Is Pilbara Minerals a bargain at $3?
Pilbara Minerals shares have tumbled almost 40% since August. Is it a steal at these price levels?

Source: iStock
Mentioned
KEY POINTS
- Lithium prices have been in a downward spiral for several months due to weakening demand and a robust supply outlook
- Some analysts believe that spodumene prices could fall as low as US$800 a tonne
- Shares in Pilbara Minerals remain in a downtrend but has the tendency to rally after sharp gap downs
It was a sea of red for lithium stocks on Tuesday after the most active lithium carbonate futures on the Guangzhou Futures Exchange tumbled 7% to 93,000 yuan a tonne. Shares in lithium darling Pilbara Minerals (ASX: PLS) finished the session down 8.5% to levels not seen since August 2022 and now down around 40% from its August peak.
Taking a bullish or bearish view on lithium often sparks a heated debate. Instead of getting caught in the crossfire – this piece will seek to provide some of the latest data points of interest to help readers stay more informed.
Lithium Markets at a Glance
I would pull up a lithium chart but just imagine a line that goes from the top left to the bottom right-hand side of the screen. Prices have been in a downward spiral for several months, which might reiterate the old adage – "The trend is your friend."
Commodity price reporting agency Fastmarkets provided some interesting insights from various industry players earlier this week. Here are some of the key quotes and takeaways:
“We, along with many major lithium producers, are no longer offering spot lithium salts because spot demand is muted and spot prices are too low. We are only delivering regular long-term orders,” a Chinese lithium producer source said.
“Some traders are offering lithium carbonate at competitively low prices, but they will recoup the loss from the spot sales with their positions in the futures market. For the majority of major producers, they won’t sell at similar price levels due to no margins.”
“Lithium inventory levels across the supply chain seem to be still pretty high, especially for lithium hydroxide in China," an international consumer source said.
“We haven’t done any spot deals recently and have been just delivering our long-term orders. We approached some consumers and offered spot units but they didn’t buy [because] are wary of their inventory levels at the year-end," an international lithium producer said.
When do prices bottom?
"Lithium prices continue to grind lower in the face of weakening demand sentiment and the robust supply outlook," UBS analysts said in a note last Friday. You can read the full coverage of the note here.
"In our 2024 outlook, we highlighted the near-term supply-demand imbalance near-term with supply in 2024 expected to grow 40% vs. demand 25% albeit without fully factoring any supply response to lower lithium prices."
The analysts warn that spodumene prices could get as low as US$800 a tonne based on feedback from their China lithium analyst and the continued uncertainty on near-term demand.

EXERCISE INSTRUCTIONS:
Can you write the next part of the article on Pilbara Minerals and falling lithium prices, picking up after its final sentence? The lines after this point come from a different source.

ENTRIES SHOWN:
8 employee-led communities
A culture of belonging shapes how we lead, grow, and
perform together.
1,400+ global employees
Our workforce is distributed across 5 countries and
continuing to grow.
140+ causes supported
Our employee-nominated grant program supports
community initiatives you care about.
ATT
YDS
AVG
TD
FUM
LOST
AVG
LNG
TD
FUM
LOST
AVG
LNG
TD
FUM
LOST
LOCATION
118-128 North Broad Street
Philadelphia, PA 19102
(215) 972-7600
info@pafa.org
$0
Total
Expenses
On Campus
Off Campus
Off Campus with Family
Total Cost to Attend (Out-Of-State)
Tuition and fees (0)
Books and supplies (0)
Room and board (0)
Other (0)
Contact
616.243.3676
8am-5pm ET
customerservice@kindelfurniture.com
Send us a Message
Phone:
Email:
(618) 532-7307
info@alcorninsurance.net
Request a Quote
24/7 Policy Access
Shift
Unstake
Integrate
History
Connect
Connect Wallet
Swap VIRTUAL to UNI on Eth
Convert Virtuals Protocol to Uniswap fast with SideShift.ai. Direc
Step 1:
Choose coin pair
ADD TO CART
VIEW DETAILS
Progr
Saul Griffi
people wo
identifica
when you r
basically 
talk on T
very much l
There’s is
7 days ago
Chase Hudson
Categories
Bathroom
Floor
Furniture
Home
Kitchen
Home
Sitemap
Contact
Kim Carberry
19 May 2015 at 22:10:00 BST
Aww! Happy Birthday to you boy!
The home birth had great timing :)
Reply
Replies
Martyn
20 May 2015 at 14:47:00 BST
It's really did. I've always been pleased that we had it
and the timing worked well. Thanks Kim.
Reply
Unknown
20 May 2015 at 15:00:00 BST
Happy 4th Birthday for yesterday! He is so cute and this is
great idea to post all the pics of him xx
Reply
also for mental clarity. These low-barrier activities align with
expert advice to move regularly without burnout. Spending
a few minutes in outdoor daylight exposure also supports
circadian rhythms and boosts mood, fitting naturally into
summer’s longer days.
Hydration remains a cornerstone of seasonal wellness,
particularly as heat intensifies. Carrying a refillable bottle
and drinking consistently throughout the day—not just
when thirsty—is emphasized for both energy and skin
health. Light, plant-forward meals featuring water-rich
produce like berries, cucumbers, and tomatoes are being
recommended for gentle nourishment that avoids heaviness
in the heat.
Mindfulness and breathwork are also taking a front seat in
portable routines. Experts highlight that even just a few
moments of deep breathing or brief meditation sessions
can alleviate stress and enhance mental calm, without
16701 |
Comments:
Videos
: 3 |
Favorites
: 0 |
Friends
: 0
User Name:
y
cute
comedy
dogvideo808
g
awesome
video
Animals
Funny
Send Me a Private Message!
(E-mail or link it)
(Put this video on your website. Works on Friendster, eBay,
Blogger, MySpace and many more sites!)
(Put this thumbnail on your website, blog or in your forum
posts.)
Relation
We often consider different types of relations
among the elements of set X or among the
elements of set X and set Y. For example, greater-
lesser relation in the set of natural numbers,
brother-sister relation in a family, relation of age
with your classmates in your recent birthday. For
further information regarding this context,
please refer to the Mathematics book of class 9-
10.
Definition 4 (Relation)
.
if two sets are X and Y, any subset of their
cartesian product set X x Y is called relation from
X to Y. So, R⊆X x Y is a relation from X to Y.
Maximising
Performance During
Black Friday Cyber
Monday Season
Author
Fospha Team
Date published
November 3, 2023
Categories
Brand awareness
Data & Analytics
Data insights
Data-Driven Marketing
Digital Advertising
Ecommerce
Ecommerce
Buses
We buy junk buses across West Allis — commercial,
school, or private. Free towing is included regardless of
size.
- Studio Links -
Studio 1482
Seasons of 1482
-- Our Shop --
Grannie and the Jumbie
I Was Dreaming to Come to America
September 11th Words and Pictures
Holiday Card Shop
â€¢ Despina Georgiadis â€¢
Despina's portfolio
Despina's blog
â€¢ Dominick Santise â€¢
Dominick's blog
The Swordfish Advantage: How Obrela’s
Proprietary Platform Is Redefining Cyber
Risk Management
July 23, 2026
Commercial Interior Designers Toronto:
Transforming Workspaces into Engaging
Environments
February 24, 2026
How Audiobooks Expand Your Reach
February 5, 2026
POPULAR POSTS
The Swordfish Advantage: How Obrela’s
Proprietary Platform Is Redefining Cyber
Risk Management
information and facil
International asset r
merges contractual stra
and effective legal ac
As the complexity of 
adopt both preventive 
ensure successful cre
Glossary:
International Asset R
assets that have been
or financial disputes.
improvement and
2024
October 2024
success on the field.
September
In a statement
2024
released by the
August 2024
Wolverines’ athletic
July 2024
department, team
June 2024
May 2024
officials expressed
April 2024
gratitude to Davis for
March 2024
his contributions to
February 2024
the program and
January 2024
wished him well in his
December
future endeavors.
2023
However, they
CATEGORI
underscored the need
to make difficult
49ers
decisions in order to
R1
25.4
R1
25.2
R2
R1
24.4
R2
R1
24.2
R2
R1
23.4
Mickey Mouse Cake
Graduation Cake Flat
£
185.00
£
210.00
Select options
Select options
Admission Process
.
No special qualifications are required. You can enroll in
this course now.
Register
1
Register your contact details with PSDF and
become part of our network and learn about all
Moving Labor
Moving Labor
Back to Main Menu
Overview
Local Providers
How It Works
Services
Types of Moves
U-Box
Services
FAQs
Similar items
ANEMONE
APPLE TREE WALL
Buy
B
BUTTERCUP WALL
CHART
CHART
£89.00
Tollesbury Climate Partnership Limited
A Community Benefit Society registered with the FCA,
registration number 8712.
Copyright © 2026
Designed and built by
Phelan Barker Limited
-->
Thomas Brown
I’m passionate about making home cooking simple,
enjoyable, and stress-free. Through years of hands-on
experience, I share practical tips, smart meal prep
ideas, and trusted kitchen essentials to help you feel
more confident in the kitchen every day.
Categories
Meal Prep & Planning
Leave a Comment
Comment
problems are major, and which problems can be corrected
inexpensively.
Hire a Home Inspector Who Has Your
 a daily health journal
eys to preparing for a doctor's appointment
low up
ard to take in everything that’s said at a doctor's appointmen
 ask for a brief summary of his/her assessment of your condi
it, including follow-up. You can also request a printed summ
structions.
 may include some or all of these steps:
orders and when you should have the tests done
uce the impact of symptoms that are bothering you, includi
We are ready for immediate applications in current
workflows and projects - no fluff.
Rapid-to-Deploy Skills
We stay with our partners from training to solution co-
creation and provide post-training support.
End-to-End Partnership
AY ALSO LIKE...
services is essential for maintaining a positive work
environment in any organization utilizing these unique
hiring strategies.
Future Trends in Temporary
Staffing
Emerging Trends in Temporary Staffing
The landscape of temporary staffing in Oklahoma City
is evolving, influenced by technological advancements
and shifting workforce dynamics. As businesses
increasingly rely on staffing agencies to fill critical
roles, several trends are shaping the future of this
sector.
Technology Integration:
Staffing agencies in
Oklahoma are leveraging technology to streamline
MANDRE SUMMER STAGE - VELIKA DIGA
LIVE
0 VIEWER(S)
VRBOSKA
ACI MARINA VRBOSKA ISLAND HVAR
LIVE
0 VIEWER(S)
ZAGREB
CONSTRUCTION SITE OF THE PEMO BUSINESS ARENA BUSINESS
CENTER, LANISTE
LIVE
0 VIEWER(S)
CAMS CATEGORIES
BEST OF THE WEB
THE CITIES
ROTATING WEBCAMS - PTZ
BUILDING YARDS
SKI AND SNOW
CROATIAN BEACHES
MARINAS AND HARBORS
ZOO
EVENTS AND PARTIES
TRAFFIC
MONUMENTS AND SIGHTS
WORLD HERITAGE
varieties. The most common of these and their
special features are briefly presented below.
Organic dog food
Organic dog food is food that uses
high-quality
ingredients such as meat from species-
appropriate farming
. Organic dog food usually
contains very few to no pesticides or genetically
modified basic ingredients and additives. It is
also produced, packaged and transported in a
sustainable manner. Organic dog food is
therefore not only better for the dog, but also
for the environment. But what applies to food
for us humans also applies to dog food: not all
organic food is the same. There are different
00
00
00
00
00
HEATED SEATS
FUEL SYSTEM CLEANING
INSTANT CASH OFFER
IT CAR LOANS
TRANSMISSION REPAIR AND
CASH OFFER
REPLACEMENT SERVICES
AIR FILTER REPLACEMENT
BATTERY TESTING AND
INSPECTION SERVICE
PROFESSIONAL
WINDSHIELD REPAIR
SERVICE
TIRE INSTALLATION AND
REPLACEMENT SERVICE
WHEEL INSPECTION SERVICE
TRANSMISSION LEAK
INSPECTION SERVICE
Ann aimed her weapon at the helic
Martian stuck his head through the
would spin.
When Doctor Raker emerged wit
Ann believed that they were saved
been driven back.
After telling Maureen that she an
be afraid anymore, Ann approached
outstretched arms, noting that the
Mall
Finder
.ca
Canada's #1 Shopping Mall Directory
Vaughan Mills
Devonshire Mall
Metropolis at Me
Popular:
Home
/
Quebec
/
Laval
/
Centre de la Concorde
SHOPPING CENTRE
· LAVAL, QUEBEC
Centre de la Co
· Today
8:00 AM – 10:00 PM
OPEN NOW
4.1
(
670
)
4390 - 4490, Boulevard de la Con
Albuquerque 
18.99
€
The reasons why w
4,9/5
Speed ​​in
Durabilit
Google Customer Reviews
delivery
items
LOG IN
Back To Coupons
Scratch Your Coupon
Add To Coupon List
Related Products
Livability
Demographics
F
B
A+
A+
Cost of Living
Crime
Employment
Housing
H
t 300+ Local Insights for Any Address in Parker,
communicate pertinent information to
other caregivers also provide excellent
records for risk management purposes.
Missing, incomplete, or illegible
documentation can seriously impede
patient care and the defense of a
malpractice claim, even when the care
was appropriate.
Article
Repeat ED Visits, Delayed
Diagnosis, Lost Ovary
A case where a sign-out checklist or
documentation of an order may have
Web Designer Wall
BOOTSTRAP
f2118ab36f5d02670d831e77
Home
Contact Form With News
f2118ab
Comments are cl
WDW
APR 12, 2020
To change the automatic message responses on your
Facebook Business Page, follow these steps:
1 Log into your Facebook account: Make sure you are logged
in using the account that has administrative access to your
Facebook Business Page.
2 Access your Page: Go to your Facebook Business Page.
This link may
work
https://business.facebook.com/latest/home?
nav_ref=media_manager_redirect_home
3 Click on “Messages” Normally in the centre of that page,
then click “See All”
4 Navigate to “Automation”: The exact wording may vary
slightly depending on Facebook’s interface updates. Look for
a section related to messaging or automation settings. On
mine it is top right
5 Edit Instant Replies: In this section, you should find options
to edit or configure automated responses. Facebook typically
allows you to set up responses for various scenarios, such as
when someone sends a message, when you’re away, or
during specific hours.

REPLY:
"It is hard to be all-out negative on a market that even on conservative estimates is expected to grow 2- 3x by the end of 2030," the analysts said. However, they stressed that the lower price environment will place additional scrutiny on new greenfield projects while the incumbents will rethink brownfield investments.
The note downgraded Pilbara Minerals to a SELL (from Neutral) with a $3.05 target price.
Revisiting an old note
Macquarie has been a perennial lithium bull and it maintained upbeat target prices and ratings for most of the large-cap names this year.
On 26 October, it retained an OUTPERFORM rating on Pilbara Minerals with a $7.10 target price. However, the modelling is based on spodumene price assumptions of US$4,335 a tonne in FY24 and between US$5,400 and US$4,125 in FY25-28. The Shanghai Metals Market price for spodumene concentrate is currently US$1,670 a tonne.
Of course, lithium miners typically have long-term contracts in place, where prices can differ materially from the opaque futures prices we see. But to say that miners are selling spodumene at US$4,335 a tonne right now is a little bit of a far stretch.
Macquarie's FY24 assumptions land at a net profit figure of $2.2 billion but only $791 million in free cash flow after accounting for (these are again assumptions but relatively well-documented ones):
Interest, tax and D&A of $671 million
Capex of $926 million vs company guidance of $875-975 million
POSCO joint venture $108 million
The question here is: What do free cash flows look like if you halved those spodumene price assumptions? Could free cash flows be negative under the current spot price scenario and if so, does that justify today's valuation?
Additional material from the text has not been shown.